Israeli leaders vowed on Monday to step up their war against Hamas and predicted the Islamists' grip on the Gaza Strip would end within months.
Two days after a rocket from the enclave wounded an Israeli child and prompted dramatic headlines, Defence Minister Ehud Barak pledged to step up the Israeli military campaign.
Prime Minister Ehud Olmert said Israel was at "war" and his deputy, Vice Premier Haim Ramon, said he expected Hamas, which seized control in June, to be forced out within the year.
"I believe a combination of steps against Hamas in Gaza will bring an end to the Hamas regime in Gaza," Ramon said. "It will take a few months, maybe it will take a year."

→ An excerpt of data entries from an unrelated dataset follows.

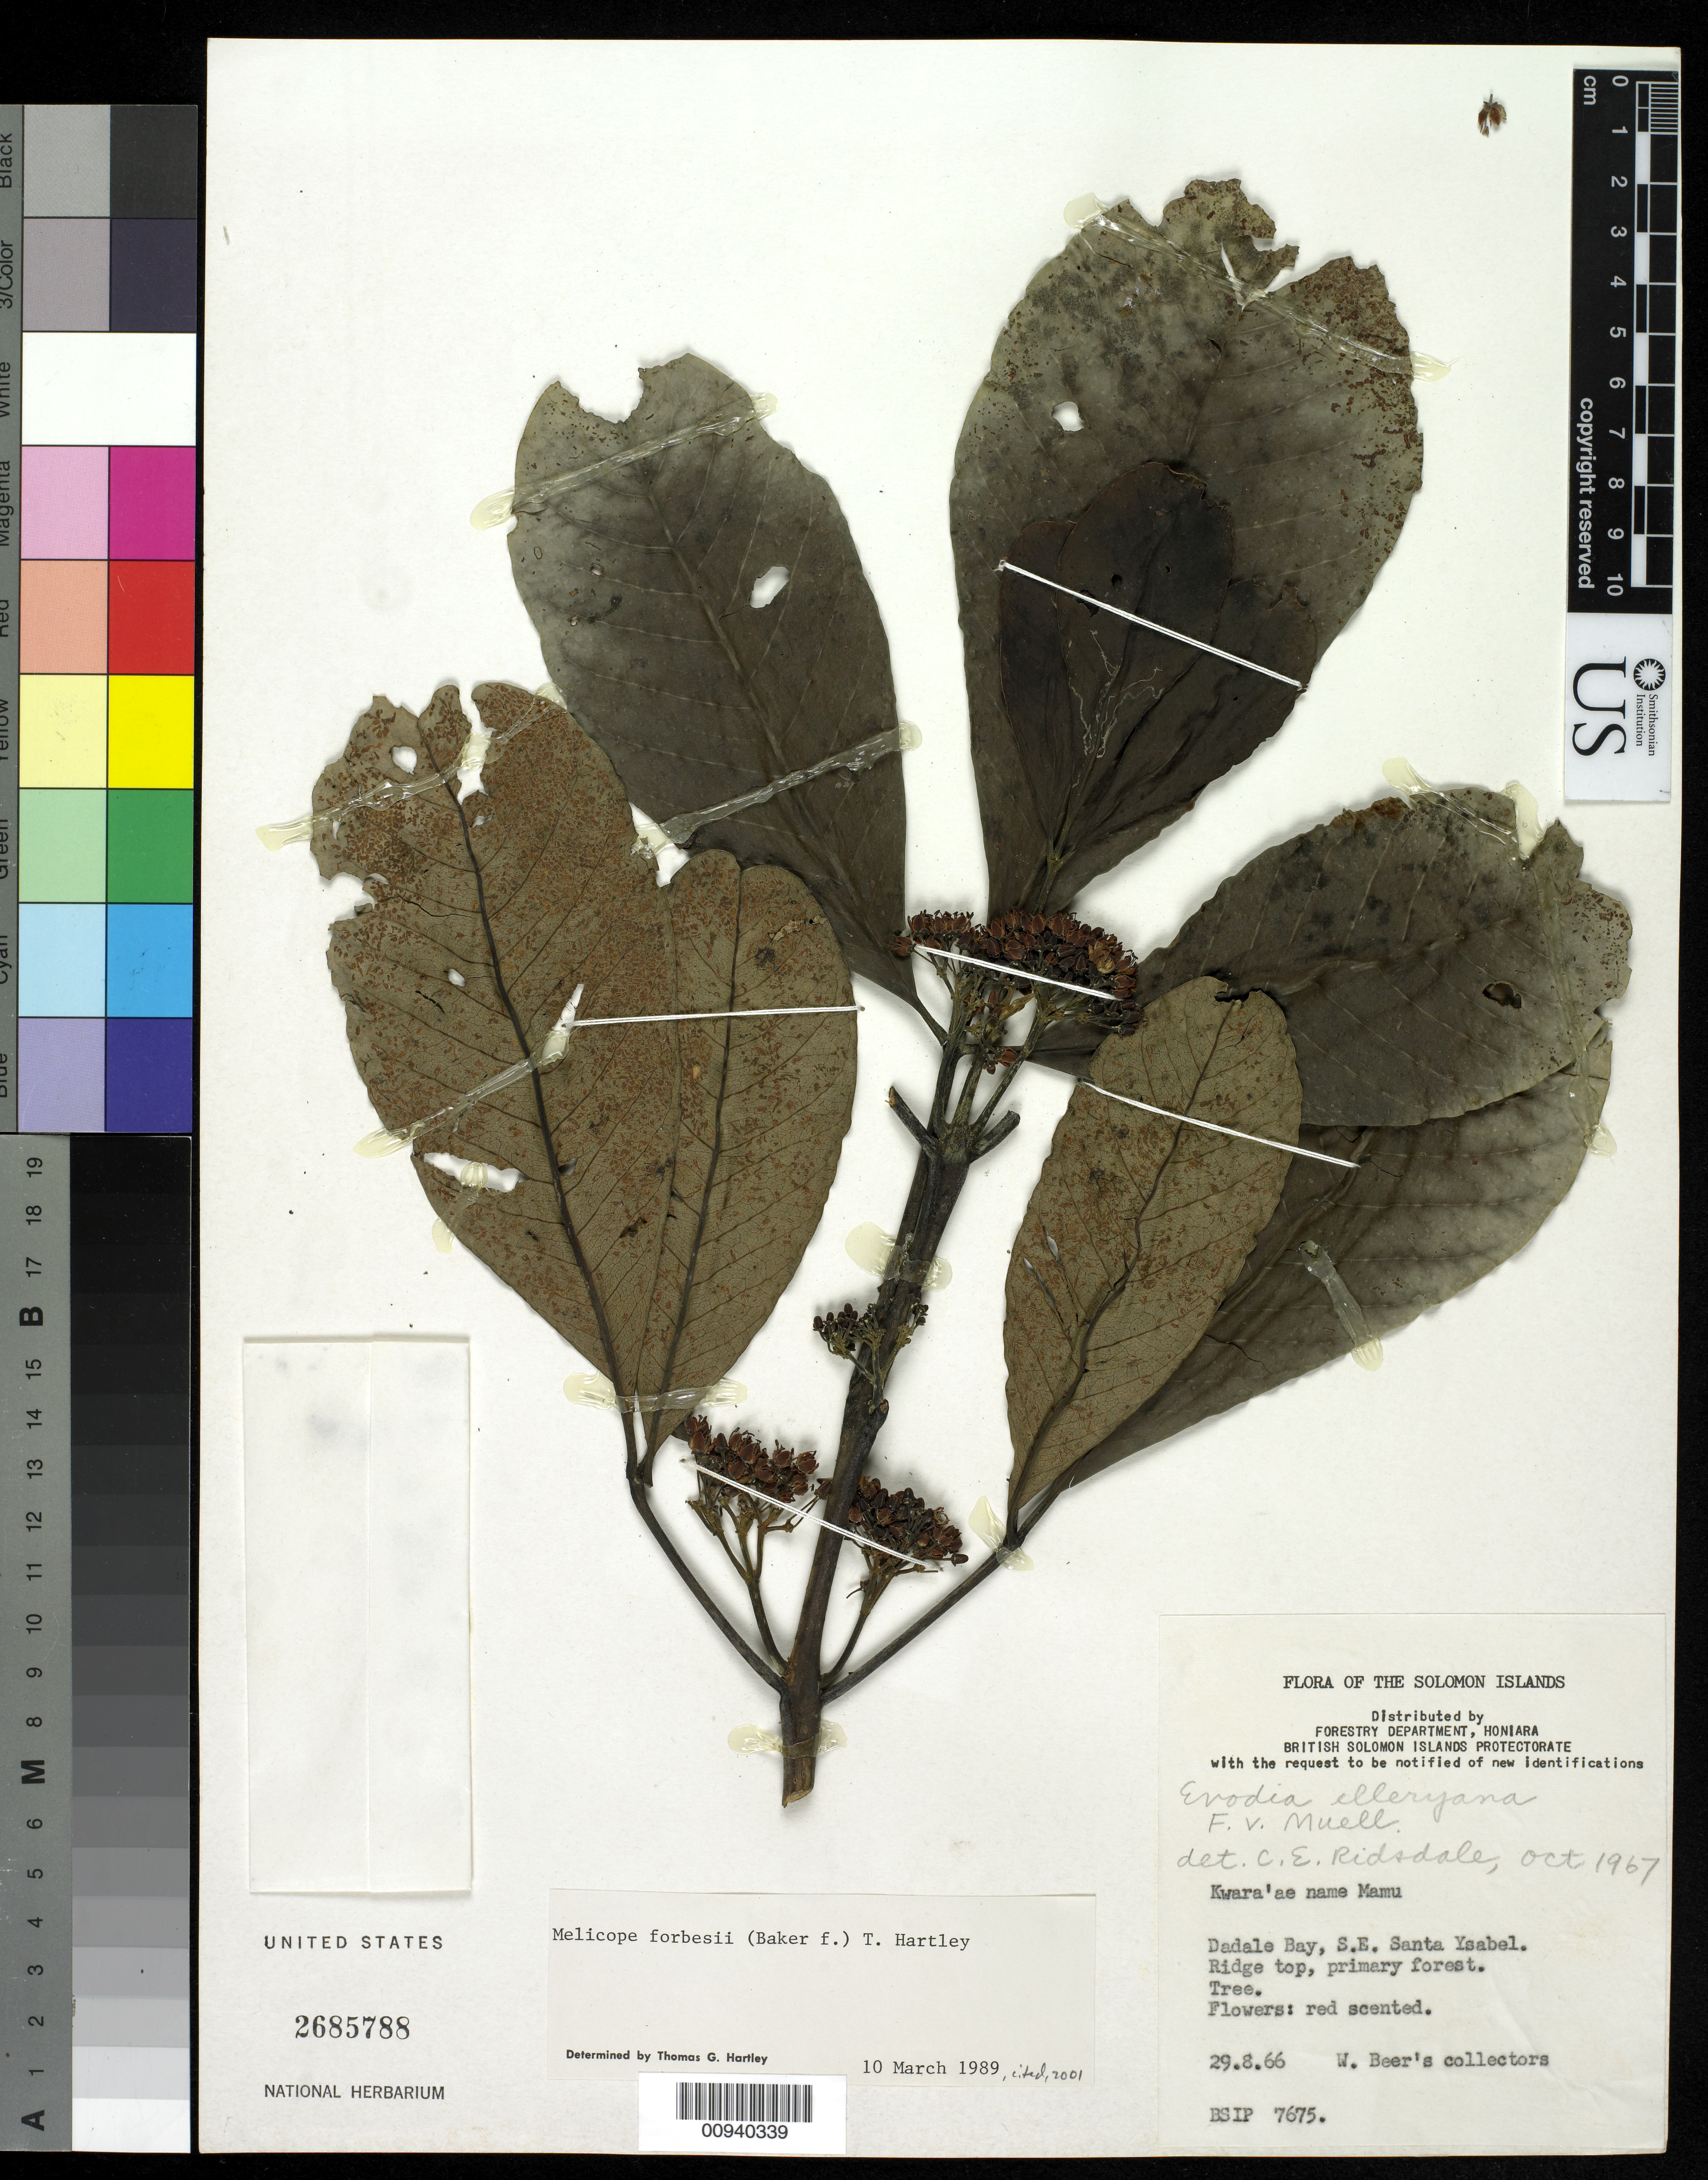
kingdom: Plantae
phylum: Tracheophyta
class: Magnoliopsida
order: Sapindales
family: Rutaceae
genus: Melicope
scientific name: Melicope forbesii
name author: (Baker f.) T.G. Hartley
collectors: W. Beer's Collectors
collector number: BSIP 7675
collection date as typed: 29 Aug 1966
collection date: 1966-08-29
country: Solomon Islands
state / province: Isabel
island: Santa Isabel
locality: Dadle Bay, S.E. Santa Ysabel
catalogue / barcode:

Hamas sources said Hamas leaders were keeping a low profile, apparently to avoid assassination attempts. Asked who Israel could be targeting, minister Shaul Mofaz said: "Everyone, without exception."
Olmert faces public pressure for tougher reprisals after an eight-year-old Israeli boy wounded in a weekend barrage of rocket fire had part of his leg amputated. His 19-year-old brother was also hurt in Saturday's attack in the town of Sderot.
Olmert told reporters in Berlin: "Our security forces have the approval to take... what they see as all the necessary steps, with our agreement, so the situation can be changed." Fighters in Gaza hit southern Israel frequently with rockets and mortars, in what Hamas says is a response to Israeli attacks.
The Jewish state frequently launches raids against fighters in Gaza, killing around 700 Palestinians including civilians in the past 12 months, Gazan officials say.
Scores of residents from the Israeli border town of Sderot, which has been hardest hit by the rocket fire, held a second day of protests on Monday calling for harsher government action.
Israel has tightened economic sanctions in Gaza since Hamas seized control in June after routing Palestinian President Mahmoud Abbas's secular Fateh faction. But Olmert is wary of launching a major ground offensive in the densely populated coastal territory for fear of heavy casualties on both sides.
A broader Israeli military campaign could also complicate peace talks, which US President George W. Bush hopes will lead to a deal before he leaves office to create a Palestinian state in the West Bank and Gaza Strip.
‘Wishful thinking’
Abbas' government said in a statement broader action in Gaza could threaten peace moves and trigger more tit-for-tat violence. It urged the United States and international community to press Israel for restraint.
Olmert gave his strongest hint yet on Sunday that Israel could renew political assassinations. Ramon echoed those comments, saying the army should target all Hamas leaders "directly or indirectly" involved in attacks against Israelis.
He also said Israel should respond to rockets by immediately attacking areas from where salvoes were launched and by further restricting electricity and fuel - a strategy denounced as "collective punishment" by international organisations.
Hamas dismissed Ramon's comments as "wishful thinking" and said Israel was in cahoots with Abbas, who holds sway in the West Bank and is pursuing US-backed peace talks with Israel.
Palestinians elected Hamas to power in 2006 but it was shunned by the West for refusing to renounce violence. Abbas sacked the Hamas-led government after the Gaza takeover.
Ramon reiterated that if Hamas stopped the rocket fire from the Gaza Strip, Israel could agree to a ceasefire. He also said action against Hamas in Gaza should go hand-in-hand with stepped-up peace negotiations with Abbas.
However, he also said Israel expected to be able to conclude only a broad "declaration of principles" this year with Abbas - not the full settlement of the conflict that the Palestinians want. Ramon said Bush took a similar view to Israel, although the US president said during a visit to the West Bank last month that he expected a "peace treaty" this year.
Hamas has offered a long-term truce with Israel in return for a viable Palestinian state in the West Bank and Gaza. It has also offered a ceasefire if Israel ends its military action.
Barak said the army would work in "every way" to stop the rockets, would intensify air strikes and ground incursions and was preparing for a possible extensive operation in Gaza.
The Jewish state pulled troops and settlers out of the territory in 2005 but still controls most of its borders.
Gazan shot dead
Israeli troops shot dead an activist from the armed wing of the Popular Front for the Liberation of Palestine (PFLP) in the eastern Gaza Strip overnight, medics said on Monday.
An Israeli army spokeswoman said she was not aware of the incident. Another man was lightly wounded in an Israeli air strike on a car in the southern Gaza town of Rafah, and a third man was wounded when Israeli troops shot him in the leg in the east of the territory, medics said.
Witnesses reported another Israeli air strike against a rocket-launching site in the northern Gaza Strip that caused no injuries.
At least 172 palestinians have been killed since Israel and the Palestinians relaunched formal peace talks in November, according to an AFP count.
The latest death brought to 6,133 the total number of people killed since the eruption of the Palestinian uprising in 2000, most of them Palestinians, according to an AFP tally.